Chang: How do you think the interactions change because everyone participating knows there is an audience present, a huge audience?

Guralnik: Shockingly, in a fundamental way, nothing changes. There's something essential about the work that doesn't change at all, no matter the cameras. But there is something about knowing that it's being recorded – and that it may be aired – that intensifies the work a lot. It's almost like therapy on steroids. So it happens faster.

Chang: What's new about this season is we encounter the show's first polyamorous relationship, a group of three people. And I was curious watching you working with them: are there universal lessons that we can learn from this group, even though they don't represent a "typical relationship"?

Guralnik: What's interesting to me about working with nontraditional structures is that the ingredients of a relationship don't change. In the case of polycules or people in polyamorous relationships, there's a great deal of emphasis on verbalizing things. On keeping things very explicit.

Chang: I was so struck by how explicit the understandings were – there was almost this contract that they were trying to draft among the three of them.

Guralnik: Well, there's always a contract. In every relationship, there's a contract, whether it's explicit or implicit, or it's passed down from tradition. What happens with nontraditional structures or with polycules is they have to reiterate a new version of the contract. And they're figuring it out as they go because they're not relying on tradition. So they have to be very, very thoughtful and explicit about the new contract.

Chang: A colleague of mine shared that watching your show was instructive for him in his own decision to break up with a longtime boyfriend.
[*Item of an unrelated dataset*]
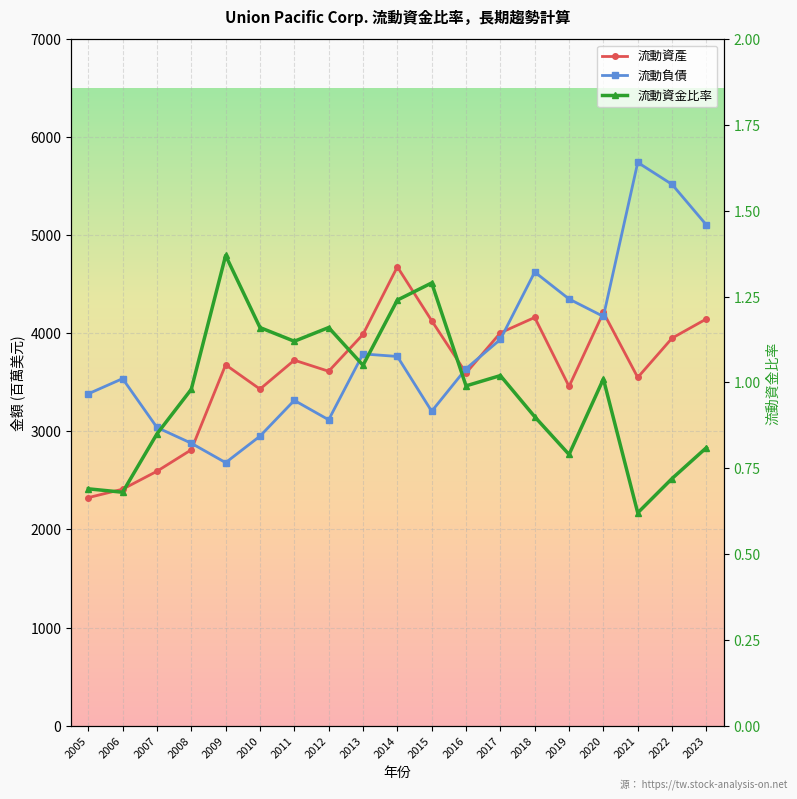

Which series has the largest range (max minus min)?

流動負債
And I'm wondering how you feel about your relationship with viewers. These are people who are learning from you and from your clients.

Guralnik: I feel super, super responsible. I think that's been the biggest honor and privilege – and the biggest burden of doing this show. We take that very, very seriously, to make sure we're really pushing [the show] in the direction that we ethically and morally and psychologically believe in. I take it really, really seriously. I mean it's an honor and a very big responsibility.